Collected data

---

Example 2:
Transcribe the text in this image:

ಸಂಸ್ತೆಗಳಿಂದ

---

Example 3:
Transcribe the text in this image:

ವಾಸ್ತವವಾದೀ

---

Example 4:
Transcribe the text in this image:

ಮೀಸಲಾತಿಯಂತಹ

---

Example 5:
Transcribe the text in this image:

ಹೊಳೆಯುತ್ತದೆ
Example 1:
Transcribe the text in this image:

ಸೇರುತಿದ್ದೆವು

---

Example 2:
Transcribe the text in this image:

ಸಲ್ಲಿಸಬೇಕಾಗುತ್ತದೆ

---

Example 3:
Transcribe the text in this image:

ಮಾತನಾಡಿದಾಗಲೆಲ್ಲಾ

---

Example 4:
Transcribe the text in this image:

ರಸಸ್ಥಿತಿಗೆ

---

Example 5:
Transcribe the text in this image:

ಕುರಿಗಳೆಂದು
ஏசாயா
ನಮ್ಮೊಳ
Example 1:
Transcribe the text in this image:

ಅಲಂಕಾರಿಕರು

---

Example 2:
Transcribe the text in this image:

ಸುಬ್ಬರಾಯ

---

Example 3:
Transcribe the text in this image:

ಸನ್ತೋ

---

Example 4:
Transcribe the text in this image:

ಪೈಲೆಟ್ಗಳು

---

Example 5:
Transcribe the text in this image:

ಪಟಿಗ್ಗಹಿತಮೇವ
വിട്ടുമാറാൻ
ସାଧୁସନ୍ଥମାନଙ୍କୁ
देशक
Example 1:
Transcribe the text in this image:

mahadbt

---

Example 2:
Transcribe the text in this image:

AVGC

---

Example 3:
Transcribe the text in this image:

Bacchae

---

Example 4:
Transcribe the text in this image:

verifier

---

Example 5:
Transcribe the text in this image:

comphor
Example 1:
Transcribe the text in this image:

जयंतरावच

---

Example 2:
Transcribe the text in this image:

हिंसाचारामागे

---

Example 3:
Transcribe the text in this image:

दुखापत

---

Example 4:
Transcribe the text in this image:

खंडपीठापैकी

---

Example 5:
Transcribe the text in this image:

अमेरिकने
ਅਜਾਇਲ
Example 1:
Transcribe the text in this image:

• **EXERCISE**: Reproduce every entry shown above, precisely as it stands.

• **RESPONSE TO THIS TASK**:
---

Example 2:
Transcribe the text in this image:

ಸಂಸ್ತೆಗಳಿಂದ

---

Example 3:
Transcribe the text in this image:

ವಾಸ್ತವವಾದೀ

---

Example 4:
Transcribe the text in this image:

ಮೀಸಲಾತಿಯಂತಹ

---

Example 5:
Transcribe the text in this image:

ಹೊಳೆಯುತ್ತದೆ
Example 1:
Transcribe the text in this image:

ಸೇರುತಿದ್ದೆವು

---

Example 2:
Transcribe the text in this image:

ಸಲ್ಲಿಸಬೇಕಾಗುತ್ತದೆ

---

Example 3:
Transcribe the text in this image:

ಮಾತನಾಡಿದಾಗಲೆಲ್ಲಾ

---

Example 4:
Transcribe the text in this image:

ರಸಸ್ಥಿತಿಗೆ

---

Example 5:
Transcribe the text in this image:

ಕುರಿಗಳೆಂದು
ஏசாயா
ನಮ್ಮೊಳ
Example 1:
Transcribe the text in this image:

ಅಲಂಕಾರಿಕರು

---

Example 2:
Transcribe the text in this image:

ಸುಬ್ಬರಾಯ

---

Example 3:
Transcribe the text in this image:

ಸನ್ತೋ

---

Example 4:
Transcribe the text in this image:

ಪೈಲೆಟ್ಗಳು

---

Example 5:
Transcribe the text in this image:

ಪಟಿಗ್ಗಹಿತಮೇವ
വിട്ടുമാറാൻ
ସାଧୁସନ୍ଥମାନଙ୍କୁ
देशक
Example 1:
Transcribe the text in this image:

mahadbt

---

Example 2:
Transcribe the text in this image:

AVGC

---

Example 3:
Transcribe the text in this image:

Bacchae

---

Example 4:
Transcribe the text in this image:

verifier

---

Example 5:
Transcribe the text in this image:

comphor
Example 1:
Transcribe the text in this image:

जयंतरावच

---

Example 2:
Transcribe the text in this image:

हिंसाचारामागे

---

Example 3:
Transcribe the text in this image:

दुखापत

---

Example 4:
Transcribe the text in this image:

खंडपीठापैकी

---

Example 5:
Transcribe the text in this image:

अमेरिकने
ਅਜਾਇਲ
Example 1:
Transcribe the text in this image:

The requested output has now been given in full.